* **Work to be completed**
Search the data for the string "Sites" and extract every line where it appears.
[[ Records supplied open ]]
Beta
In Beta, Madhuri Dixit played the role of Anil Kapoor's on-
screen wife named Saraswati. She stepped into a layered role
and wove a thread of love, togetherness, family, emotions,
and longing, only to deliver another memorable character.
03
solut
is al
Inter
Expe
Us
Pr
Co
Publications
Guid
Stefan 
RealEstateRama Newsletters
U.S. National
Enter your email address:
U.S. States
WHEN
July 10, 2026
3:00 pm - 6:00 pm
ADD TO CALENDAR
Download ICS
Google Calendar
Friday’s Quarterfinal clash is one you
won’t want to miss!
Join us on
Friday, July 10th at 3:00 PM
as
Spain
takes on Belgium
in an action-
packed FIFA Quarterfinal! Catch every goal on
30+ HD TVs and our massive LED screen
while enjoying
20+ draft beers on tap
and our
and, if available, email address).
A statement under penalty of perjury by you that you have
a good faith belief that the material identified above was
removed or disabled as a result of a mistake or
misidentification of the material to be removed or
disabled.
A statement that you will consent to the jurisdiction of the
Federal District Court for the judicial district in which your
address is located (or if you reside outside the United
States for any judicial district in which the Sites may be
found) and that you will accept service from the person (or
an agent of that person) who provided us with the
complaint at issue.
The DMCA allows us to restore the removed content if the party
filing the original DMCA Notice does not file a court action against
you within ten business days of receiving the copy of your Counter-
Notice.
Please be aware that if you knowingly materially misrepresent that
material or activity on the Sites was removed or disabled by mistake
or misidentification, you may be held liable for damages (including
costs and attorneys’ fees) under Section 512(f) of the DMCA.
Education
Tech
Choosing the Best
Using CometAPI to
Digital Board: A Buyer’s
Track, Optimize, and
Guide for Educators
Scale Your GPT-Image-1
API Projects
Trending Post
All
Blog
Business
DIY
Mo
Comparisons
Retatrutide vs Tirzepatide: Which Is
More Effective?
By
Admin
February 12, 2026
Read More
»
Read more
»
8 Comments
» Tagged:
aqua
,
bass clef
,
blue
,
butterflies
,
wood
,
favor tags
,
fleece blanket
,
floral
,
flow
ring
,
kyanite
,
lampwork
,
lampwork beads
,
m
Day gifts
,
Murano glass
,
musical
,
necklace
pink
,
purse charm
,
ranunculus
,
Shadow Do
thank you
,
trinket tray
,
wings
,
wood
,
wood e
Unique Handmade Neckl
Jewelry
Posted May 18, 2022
[[ Records supplied closed ]]
* **Answer section**
States for any judicial district in which the Sites may be
material or activity on the Sites was removed or disabled by mistake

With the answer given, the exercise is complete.